Often, the CxO community of large multi-national firms approach THBS seeking help not just in planning for maintenance and life-cycle management of their IT estate, in other words - managed-services, but also in implementing such managed services using scientific techniques & frameworks that guarantee a phased RoI. A major part of such a managed-services initiative is constituted by ‘application support’, which forms the subject of discussion in this post.

Bank Branch
Figure: Bank Branch Counters Framework

Typically, we start with a ‘knowledge sharing’ initiative, to help our clients understand the relationship between support models and service levels. The idea is to clearly model the relationship between required service levels and cost, so the application owners take an intelligent decision on the service levels vs. cost. You will agree that the main cost for IT applications support today is directly proportional to the number of support staff deployed. This is very unlike a cloud hardware model, where resources can be ramped up or down based on real-time demand. In this article, we explore the characteristics of a support model and its similarities with that of a waiting line situation we face in everyday life. We apply queuing theory to help with optimal decision making.
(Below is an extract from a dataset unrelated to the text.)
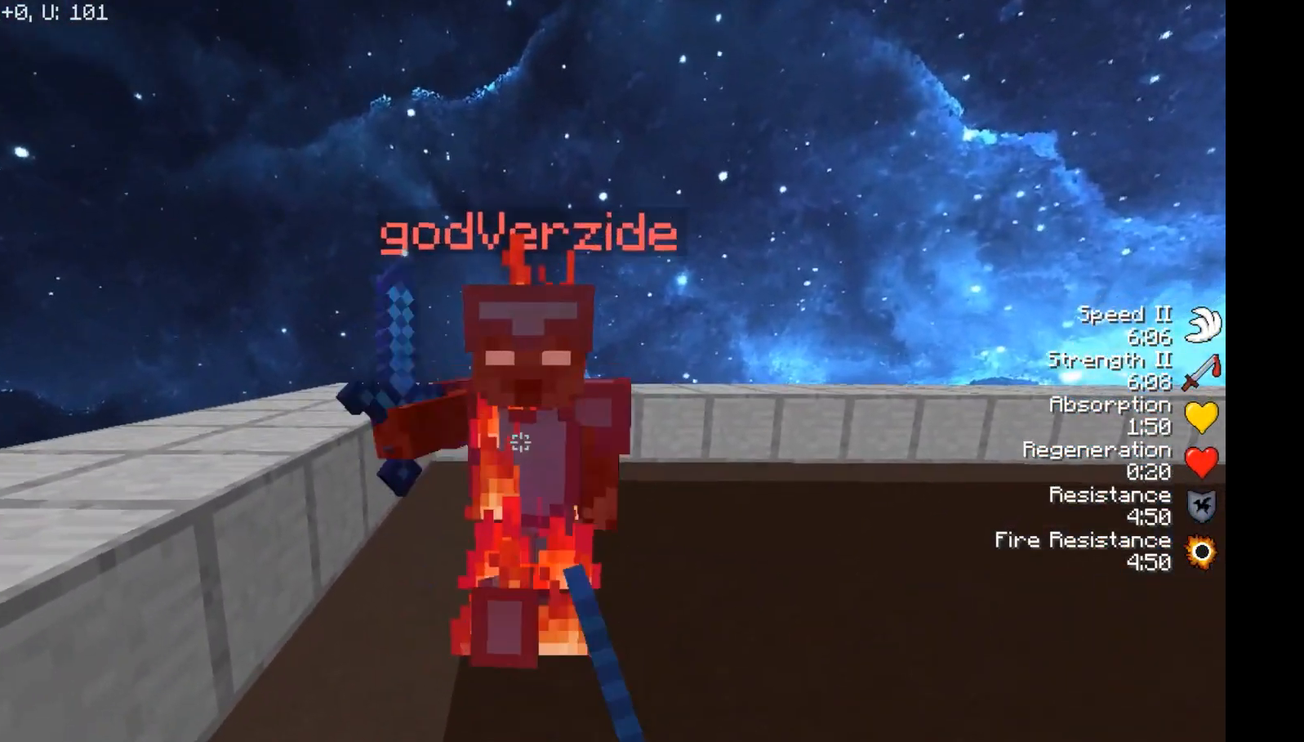
{"keys": ["w"], "mouse": [], "events": [[33, "mouse_left", "down"], [33, "s", "up"], [67, "a", "up"], [67, "mouse_left", "up"], [117, "d", "down"], [117, "mouse_left", "down"], [167, "mouse_left", "up"], [217, "a", "down"], [217, "d", "up"], [250, "mouse_left", "down"], [317, "mouse_left", "up"], [350, "a", "up"]]}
We can visualize a set of issues or incident tickets being raised by application owners or end users to the application support team. The support team consists of a set of “servers” who resolve the issue and change the incident status to “fixed”. However, not every incident can be attended to immediately since all the support staff may be busy with an existing incident. Hence, the new incident gets into a queue. Queues or waiting lines form because people or things arrive at the servicing function, or server, faster than they can be served. However, this does not mean that the service operation is understaffed or does not have the overall capacity to handle the influx of customers. In fact, most businesses and organizations have sufficient serving capacity available to handle their customers in the long run. Waiting lines result because customers do not arrive at a constant, evenly paced rate, nor are they all served in an equal amount of time. Customers arrive at random times, and the time required to serve them individually is not the same. Thus, a waiting line is continually increasing and decreasing in length (and is sometimes empty), and it approaches an average rate of customer arrivals and an average time to serve the customer in the long run. For example, the checkout counters at a grocery store may have enough clerks to serve an average of 100 customers in an hour, and in any particular hour only 60 customers might arrive. However, at specific points in time during the hour, waiting lines may form because more than an average number of customers arrive, and they make more than an average number of purchases.

In this blog, we discuss the metrics that are critical to determine the relationship between service levels and cost to serve (or staffing levels) and describe the “Discrete event simulation” model to model incident management so that appropriate staffing levels can be arrived at depending on the required service levels.

An example:

When a banking customer visits a branch, a dispatcher helps categorize the request and direct him or her to the right counter where the request is serviced.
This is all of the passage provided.